I'm All for Equal Rights, But Would You Want Your Brother to Marry One?

The rapper 50 Cent recently endorsed same-sex marriage (via), though not without certain reservations:
So in process, we need organizations for straight men. We do. We need organizations for straight men in the case you’ve been on the elevator and somebody decides they want to grab your little buns. Times are changing. Those organizations are set up for at one point they were being attacked for those choices. Now its completely different. Obviously [homosexuality] is more socially accepted.
"More socially accepted" than what?  I know, I know, straight men are an endangered species, what with all these homosexuals sucking their cocks.  At least some of us aren't proselytizing all the time.  I appreciated Ta-Nehisi Coates's comment:
This is what I meant about the difference between being fine with marriage equality, and still being bigoted against gays.

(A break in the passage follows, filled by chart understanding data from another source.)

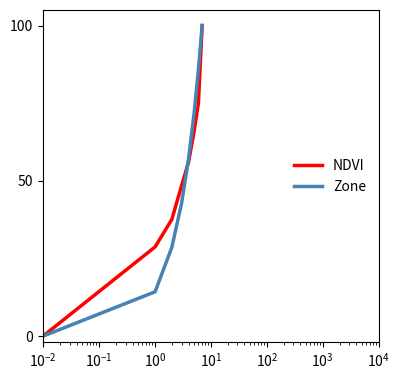

What is the maximum value for NDVI?

100.0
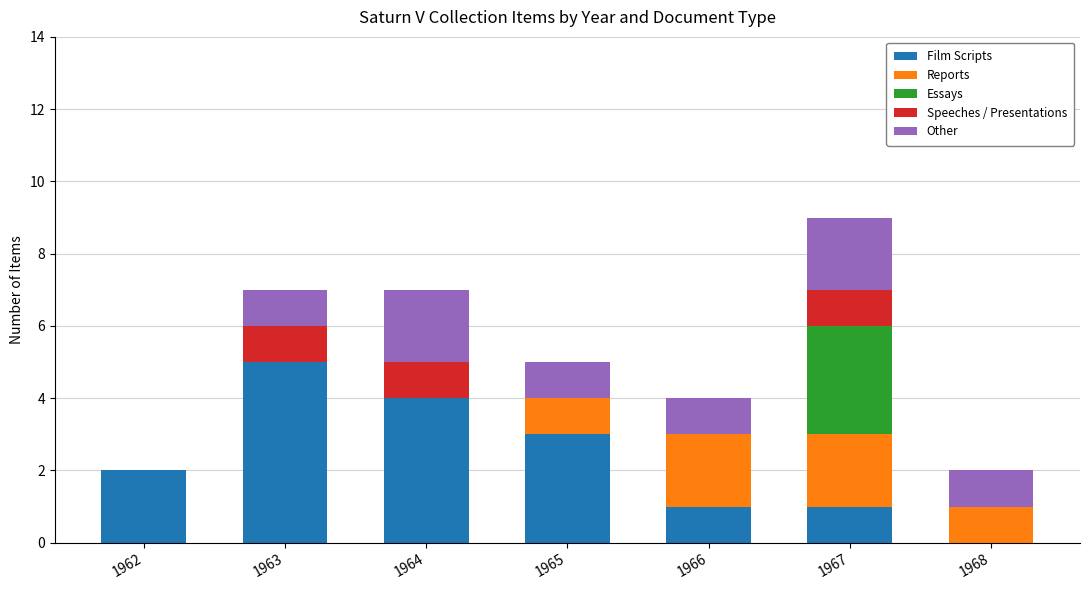

At which category is the sum across all series the highest?

1967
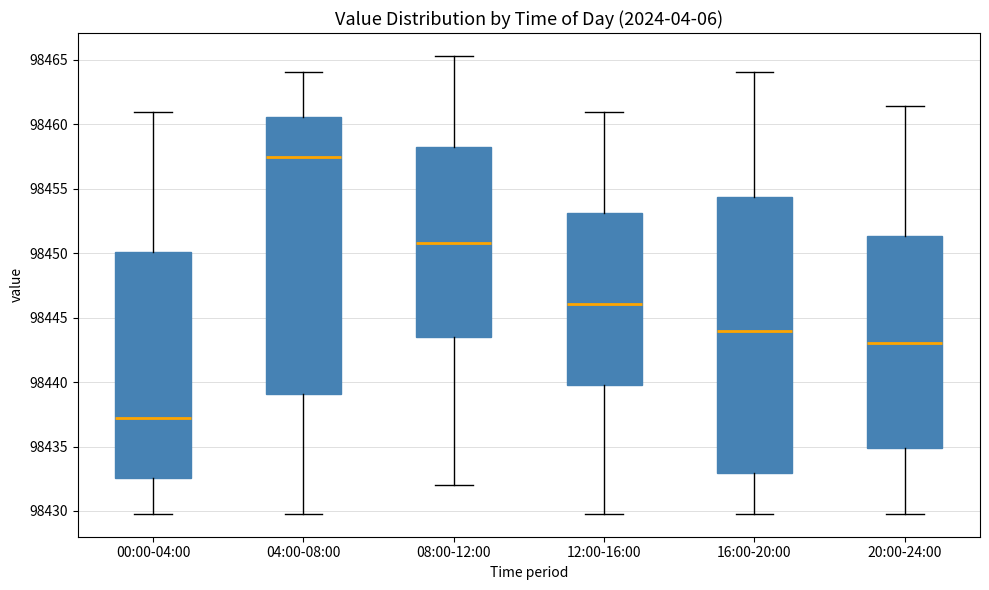

Where does the upper whisker of the box for 20:00-24:00 end on the y-axis? The values are not printed on the chart, so give them approximately, as read against the axis.

98461.5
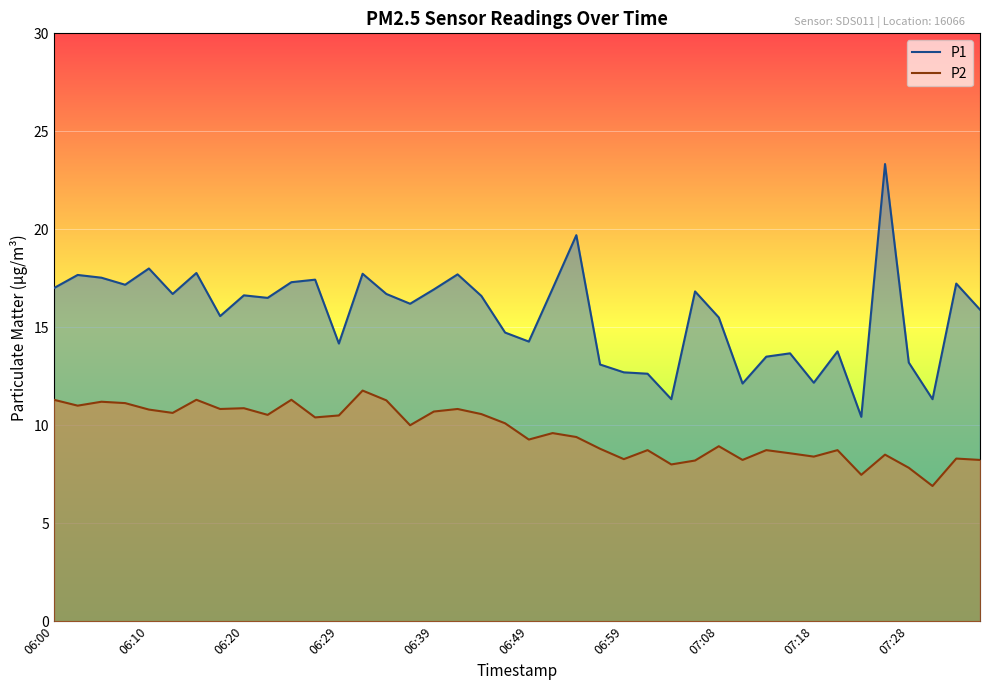

Rank the series by their maximum value, from highest to lowest.

P1, P2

As sure as there were arguments against slavery that had nothing to do with an affinity for black people, there are arguments for marriage equality that still allow for bigotry against gays and lesbians.
But he hasn't quite got it.  A lack of "affinity" for people in any category isn't equivalent to "bigotry."  Arguments don't have a lot to do with it -- as I've argued before, a lot of the arguments for same-sex marriage are really poor stuff -- it's people's ability to hold inconsistent opinions.  As 50 Cent explained, "I don't have personal feelings towards it because I'm not involved in that lifestyle."  I think that's true for well-meaning liberals, especially straight men: there's an obvious appeal to abstract fairness in the notion of "marriage equality" that has nothing to do with their personal and very concrete discomfort about queers.  That discomfort keeps surfacing in fag jokes, remarks about having to "bend over" for Israel or China, and of course the all purpose "sucks."  (I have the impression that liberals worry about having to bend over for political undesirables, while conservatives worry about having unacceptable political positions rammed down their throats.) 

It's dreadfully picky of me to point this out, of course, just as it's uncool to call people out on their racist humor: Hey, they can't be prejudiced -- some of their best friends are gay Negroes!  Legalizing same-sex marriage will, I believe, have little effect on fag discourse, which is an immediate, real-life concern for many people, not all of whom are gay.  Bigotry won't be made to go away by lifting a legal barrier here or there: it has to be confronted and pushed back directly, fearlessly, and constantly.  And there's not much stomach for that in Liberal Land, not least because it would require them to confront their own bigotries.

I think I may have lost the link to one writer who criticized Obama's belated and opportunistic endorsement of same-sex marriage by arguing that the real credit for changing Americans' attitudes toward homosexuality should go to the activists (his word, though many of them wouldn't have thought of themselves as activists) who for the past forty or fifty years did the hard day-to-day work of being openly gay among straight people -- family, friends, co-workers -- often (especially at first, in the 70s) being derided by other gay people, and quietly refusing to be shoved back into silence and dishonesty about their, our, lives.  Just as the Civil Rights Movement was not about the high-profile "leaders" but about the ordinary people who put their lives on the line every day by resisting white supremacy.  That's really why the casual homophobia of someone like 50 Cent or the straight liberals who joke about picking up soap in the shower is so offensive: they are usually completely unaware of what ordinary people face and have faced in a bigoted society, but that's of no consequence compared to their hangups.